> **ページ抜粋**:
ファイターズ
2021/10/24 14:32

ドラ4ルーキー細川 朗希撃ちで存在感キラリ

先頭で迎えた三回、細川が佐々木朗の速球はじき返しチーム初安打を放つ

■日本ハム3ー4ロッテ(23日、ZOZOマリン)

 ルーキー細川、朗希撃ち! 日本ハムは23日、ロッテ(ZOZOマリン)と対戦。入団1年目の細川凌平内野手(19)が「7番・遊撃」で先発出場。球速豊かな相手先発の佐々木朗希投手(19)から見事にチーム初安打を放ち、敵地で存在感を示した。1軍戦はまだ5試合目だが、攻守にわたり非凡さが光っている。試合は3―3で迎えた九回、杉浦稔大投手(29)が四球と守備の乱れから無死満塁とされ、荻野貴司外野手(36)に適時打を浴び、サヨナラ負けを喫した。

> **必須課題 1**:
下のリストについて、「order: Cyatheales」を含む行からリストの最後の行までを、両端の行も含めてそのまま書き写す。画像は答えに入れない。

> **提供資料**:
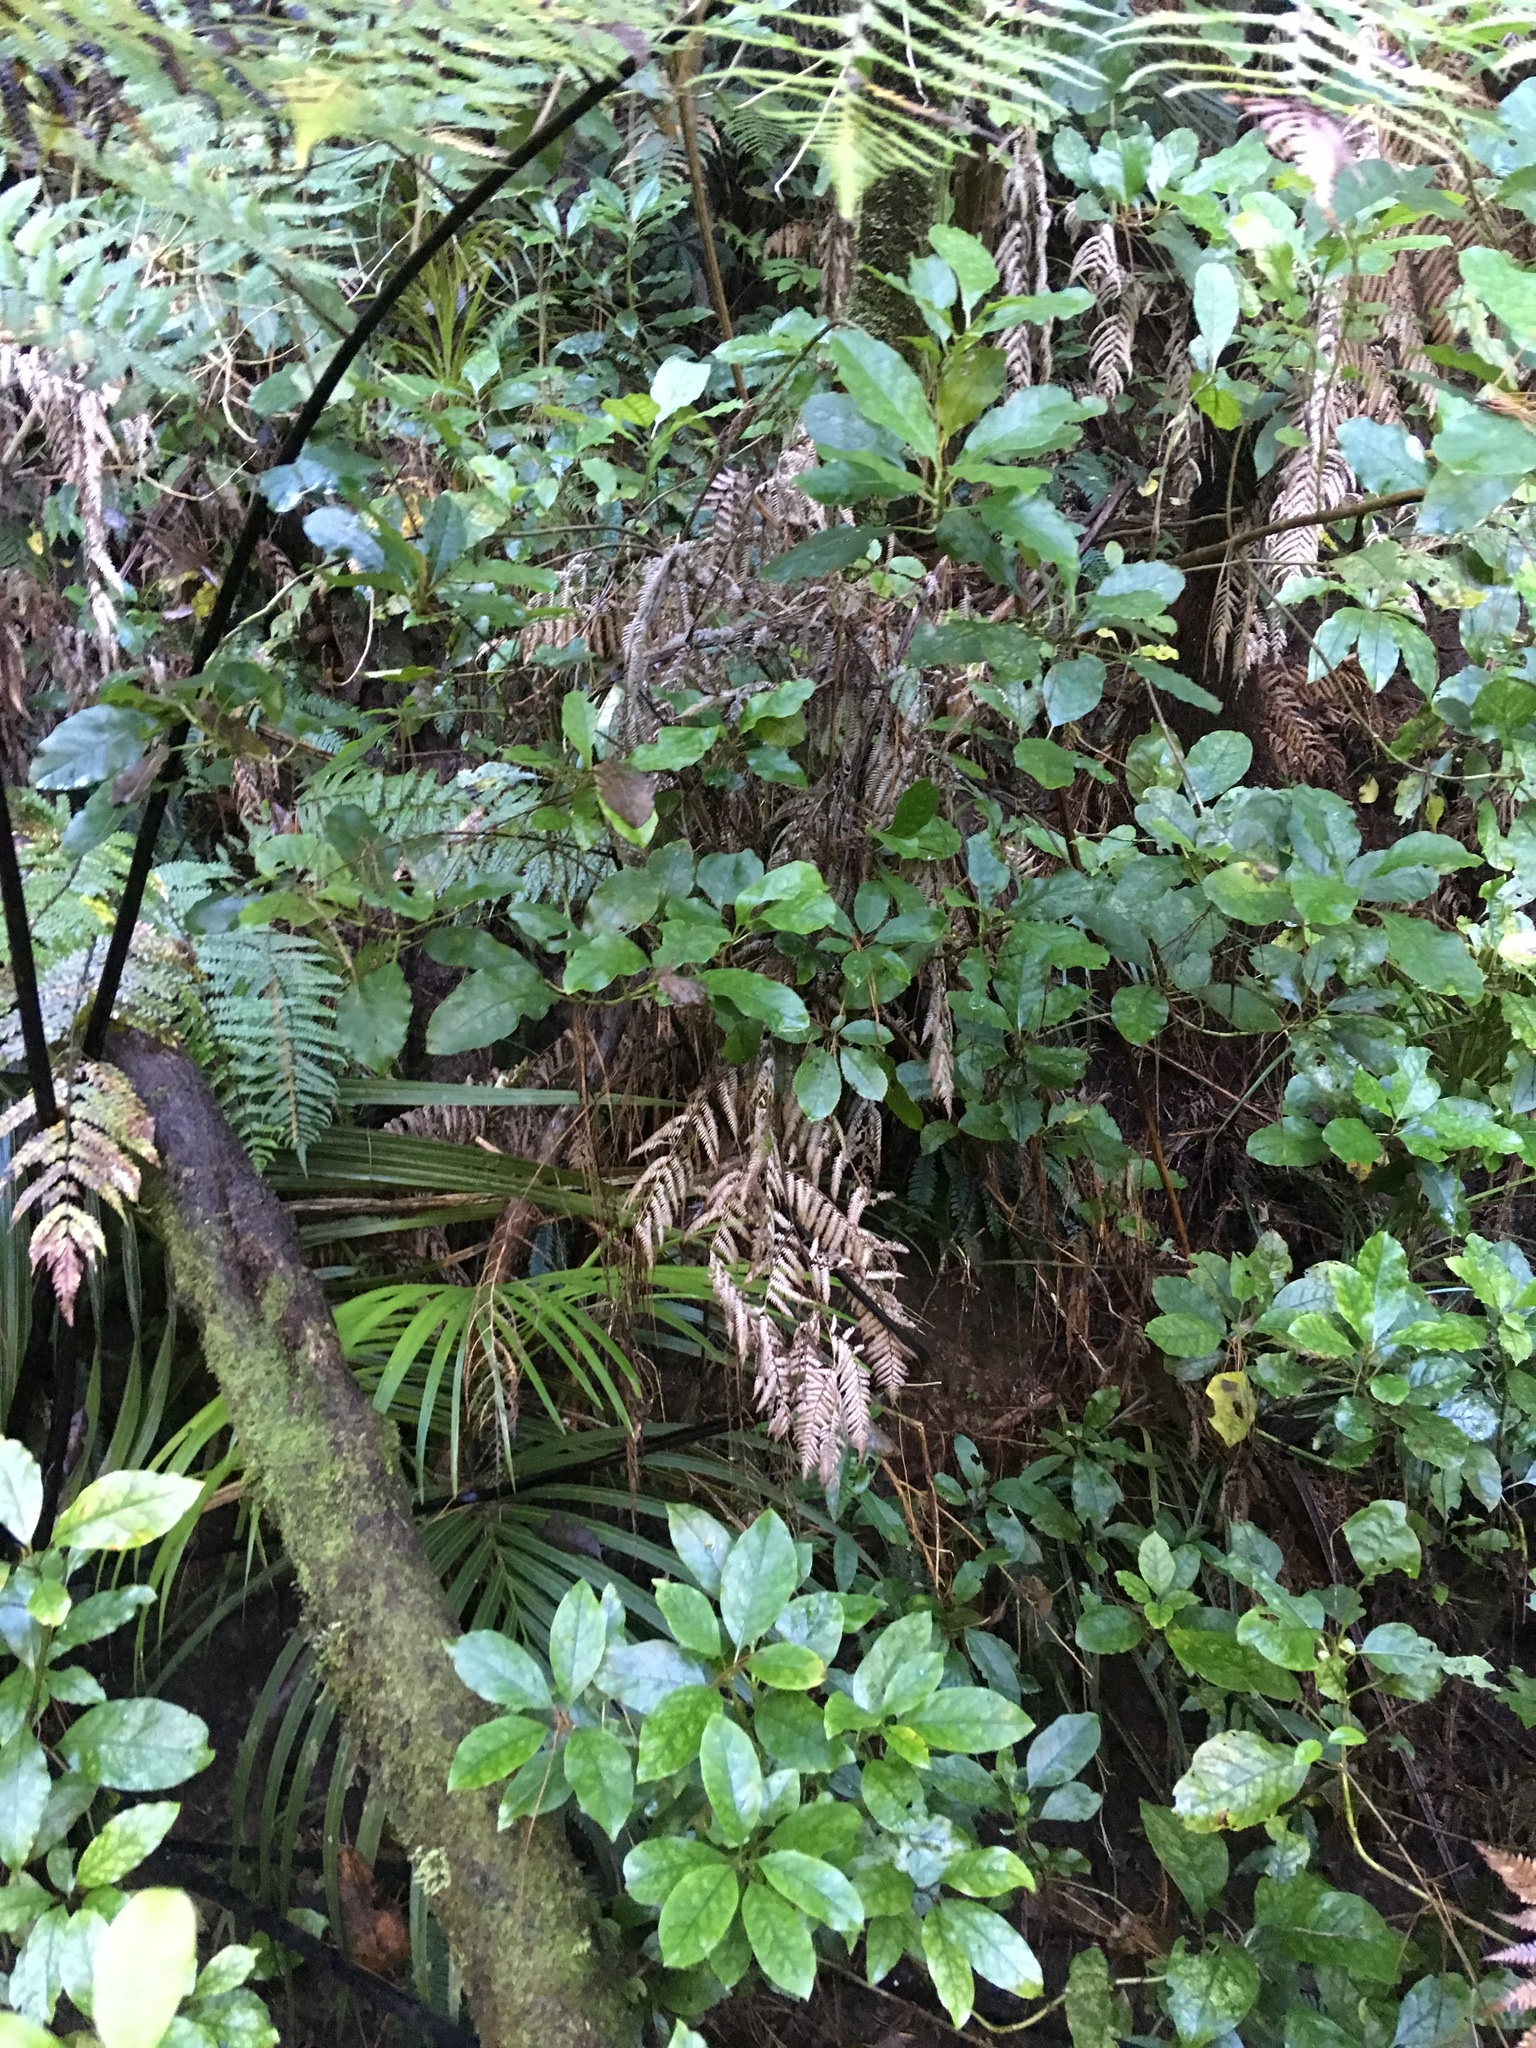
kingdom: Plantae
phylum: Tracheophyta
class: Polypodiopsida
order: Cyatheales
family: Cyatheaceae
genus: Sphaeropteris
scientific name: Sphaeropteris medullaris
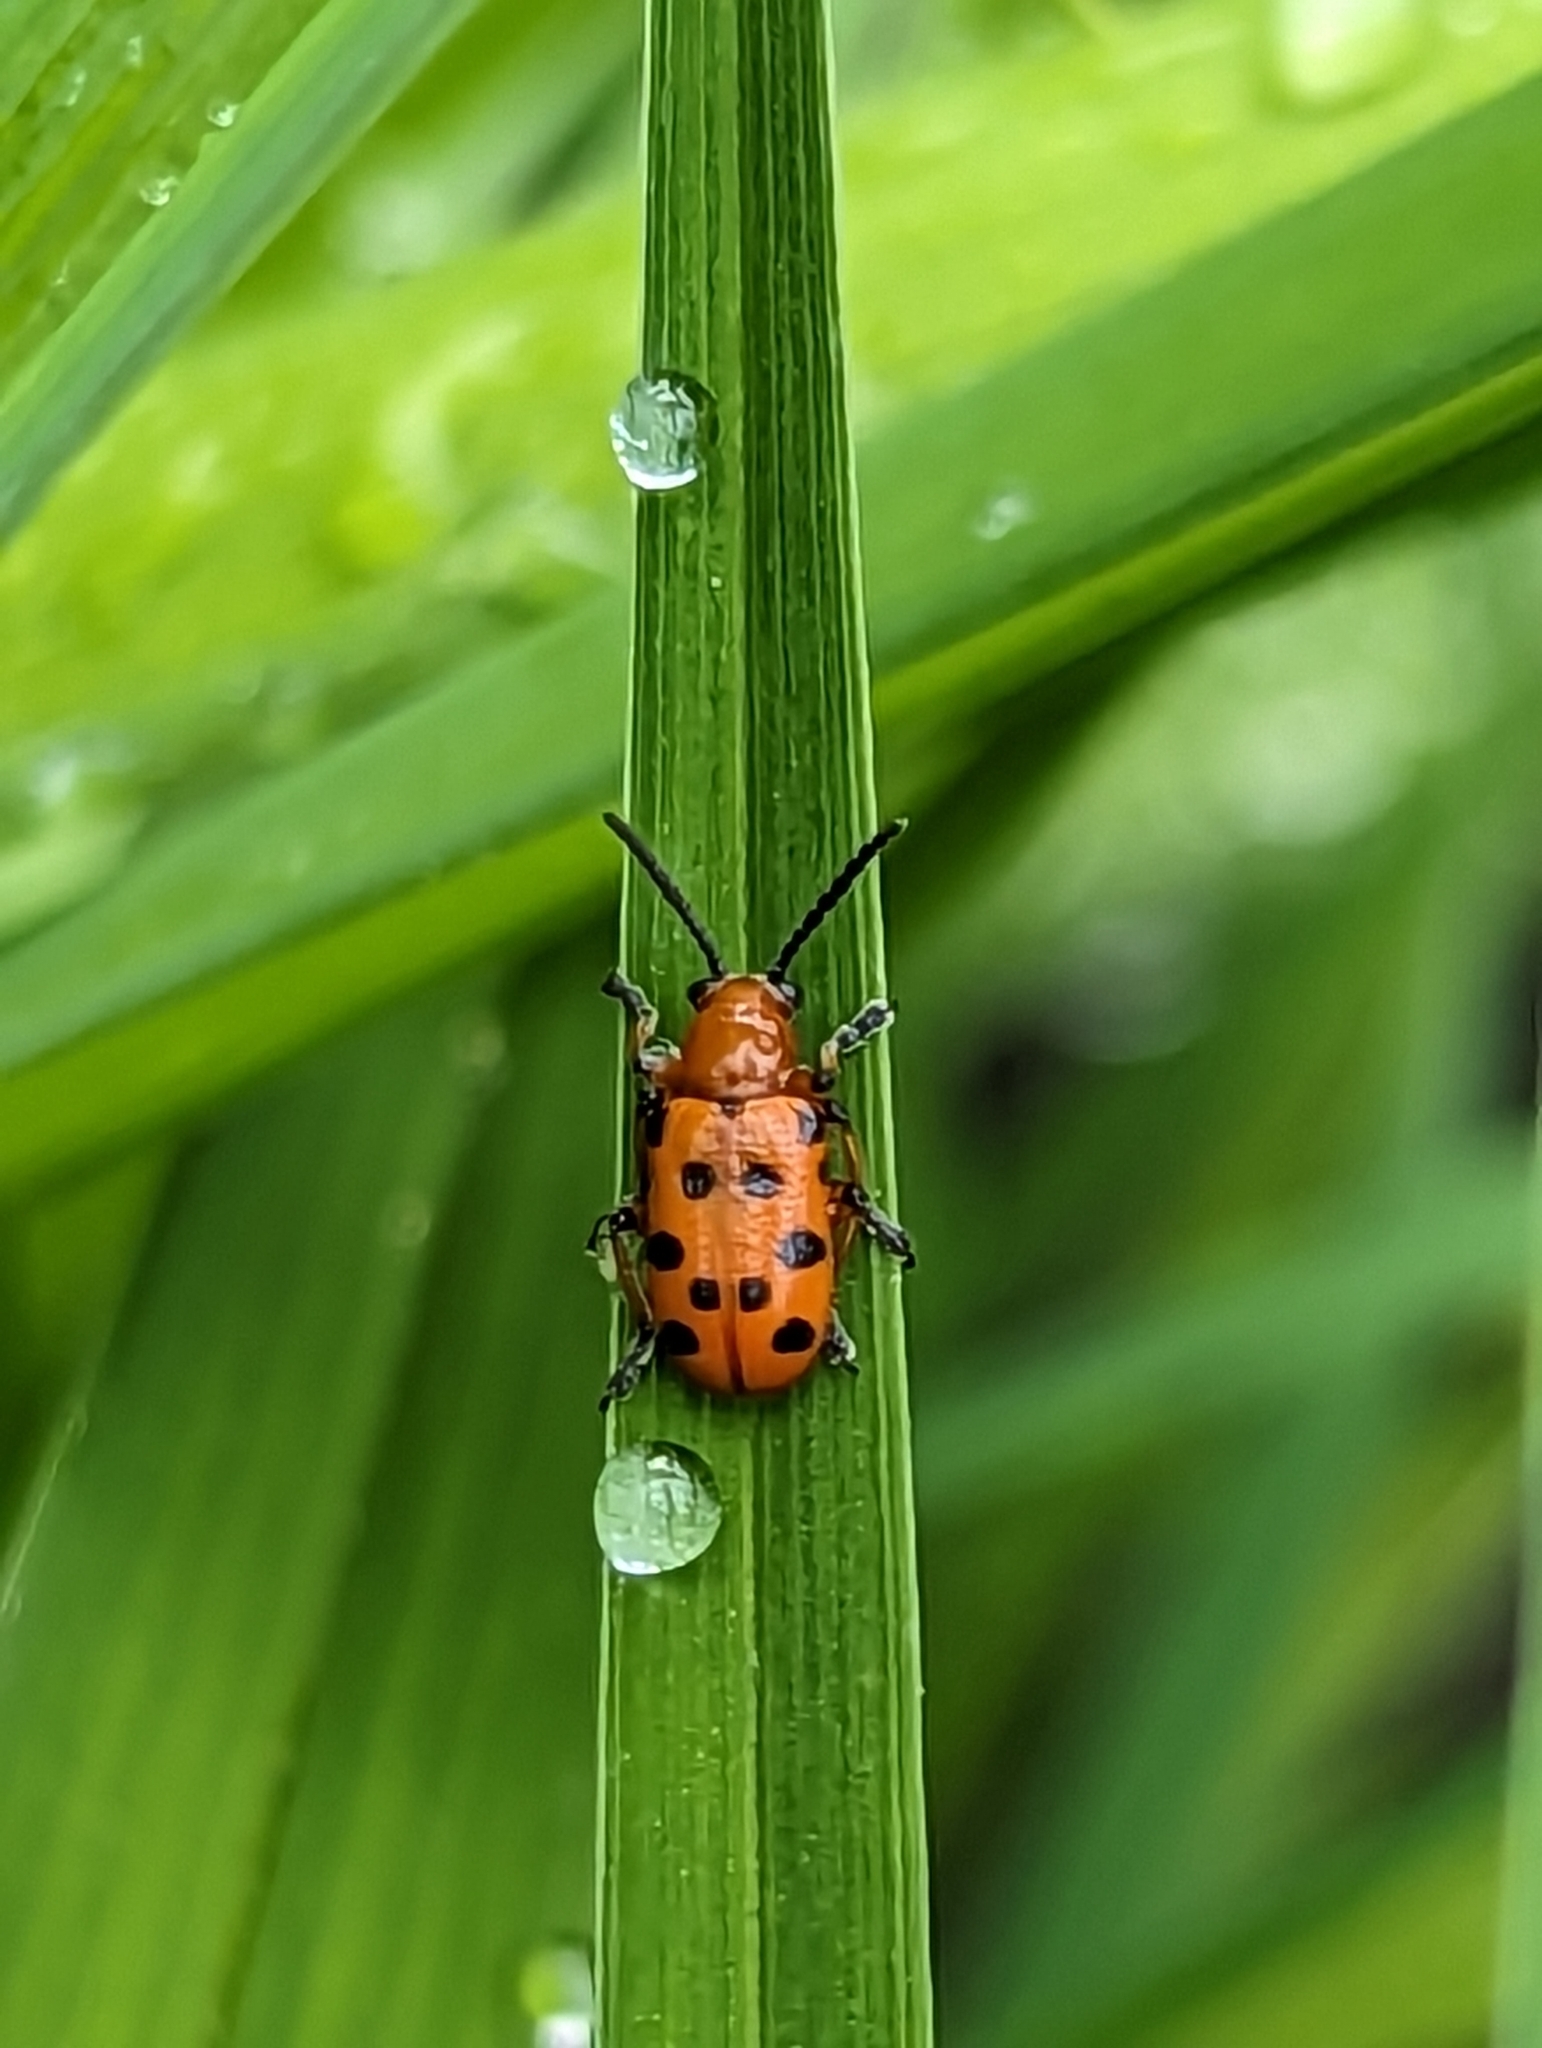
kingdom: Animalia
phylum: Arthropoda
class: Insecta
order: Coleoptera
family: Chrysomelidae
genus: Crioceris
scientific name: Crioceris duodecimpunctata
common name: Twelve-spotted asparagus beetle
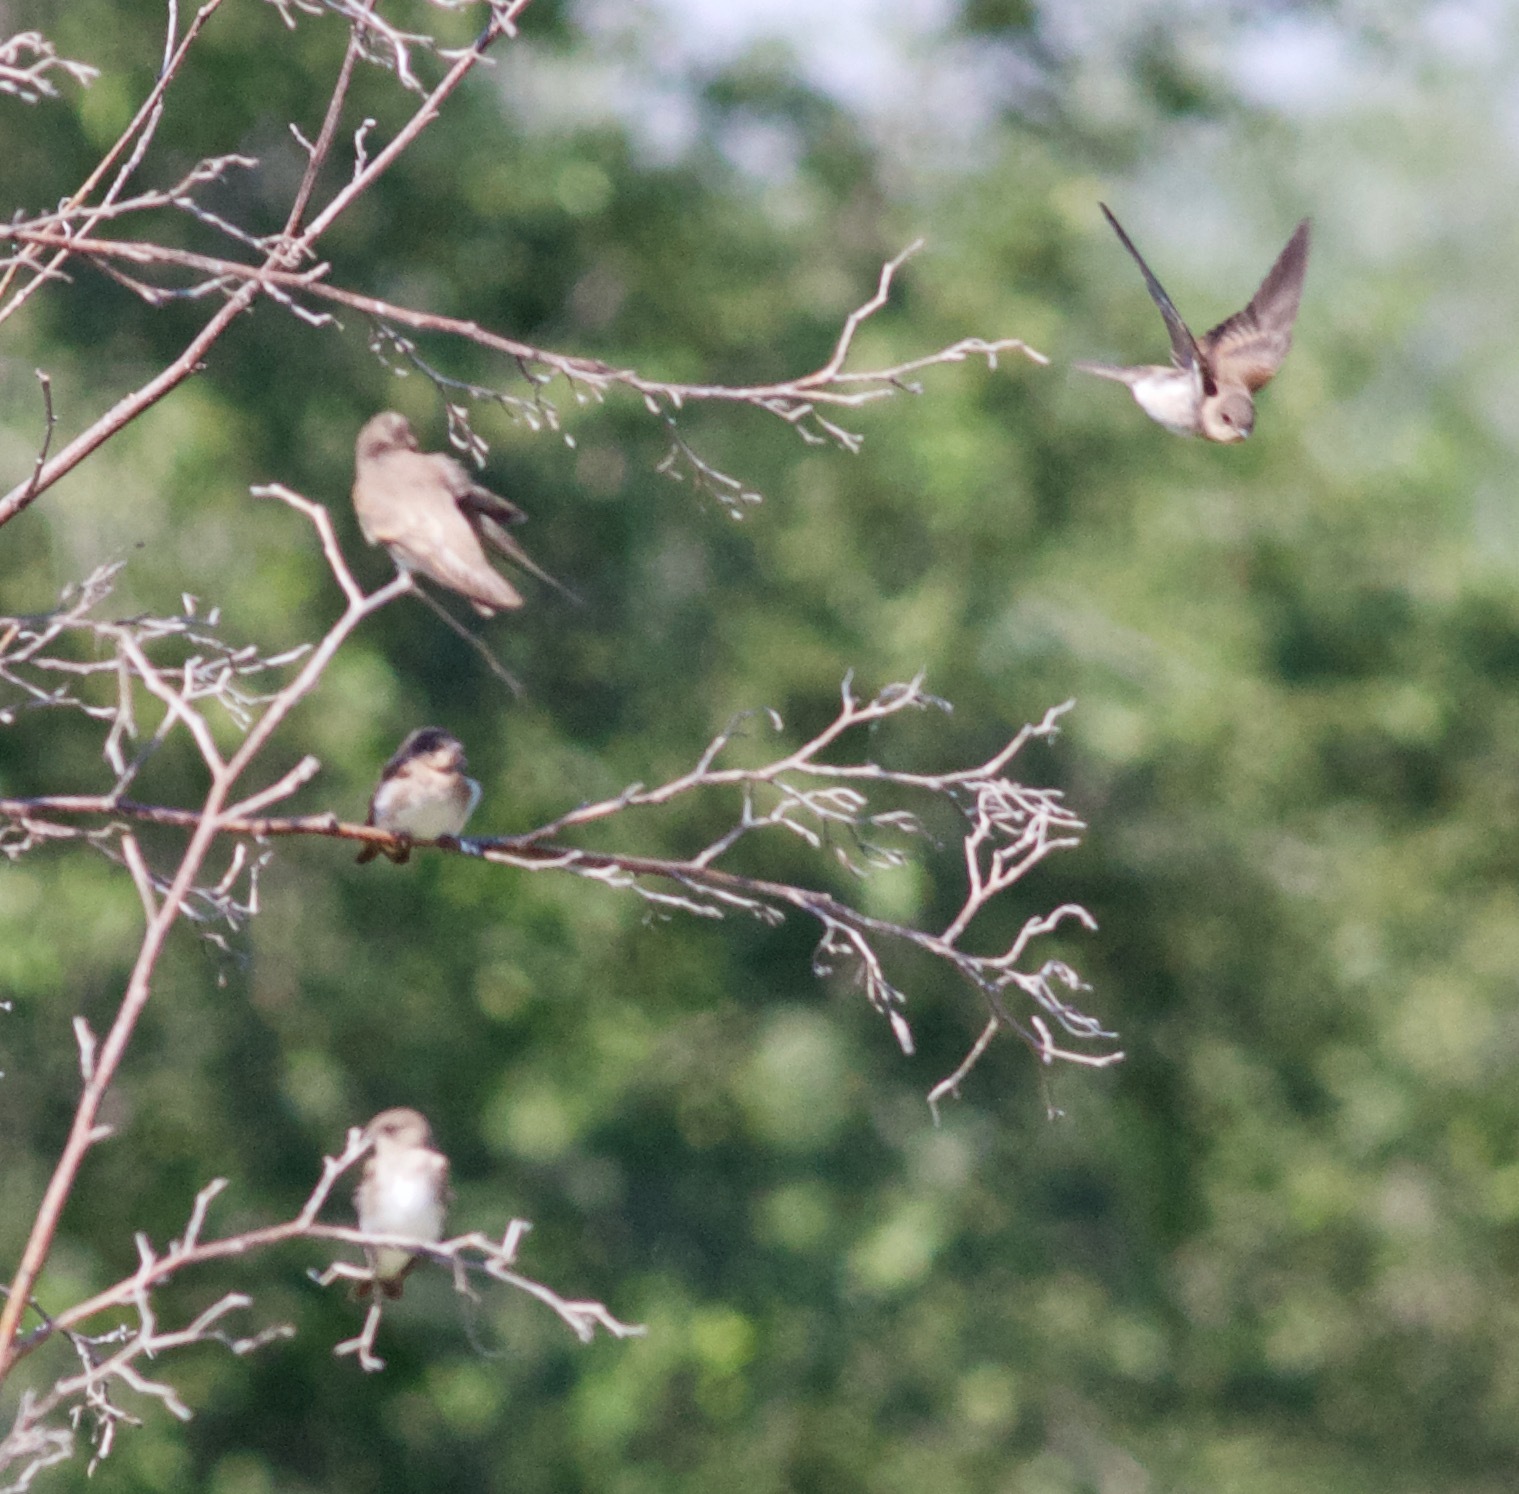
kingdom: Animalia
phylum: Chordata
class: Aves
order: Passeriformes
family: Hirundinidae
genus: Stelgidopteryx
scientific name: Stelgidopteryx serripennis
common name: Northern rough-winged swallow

> **必須課題 2**:
記事の「ルーキー細川、朗希撃ち!」で始まる段落を、主な事実を残して短い箇条書きにまとめる。

> **解答全文 1**:
order: Cyatheales
family: Cyatheaceae
genus: Sphaeropteris
scientific name: Sphaeropteris medullaris
kingdom: Animalia
phylum: Arthropoda
class: Insecta
order: Coleoptera
family: Chrysomelidae
genus: Crioceris
scientific name: Crioceris duodecimpunctata
common name: Twelve-spotted asparagus beetle
kingdom: Animalia
phylum: Chordata
class: Aves
order: Passeriformes
family: Hirundinidae
genus: Stelgidopteryx
scientific name: Stelgidopteryx serripennis
common name: Northern rough-winged swallow

> **解答全文 2**:
- 日本ハムは23日、ZOZOマリンでロッテと対戦した。
- 入団1年目の細川凌平内野手(19)が「7番・遊撃」で先発出場した。
- 細川は相手先発の佐々木朗希投手(19)からチーム初安打を放った。
- 1軍戦はまだ5試合目だが、攻守で非凡さが光っている。
- 3―3の九回、杉浦稔大投手(29)が四球と守備の乱れから無死満塁とされた。
- 荻野貴司外野手(36)に適時打を浴び、日本ハムはサヨナラ負けした。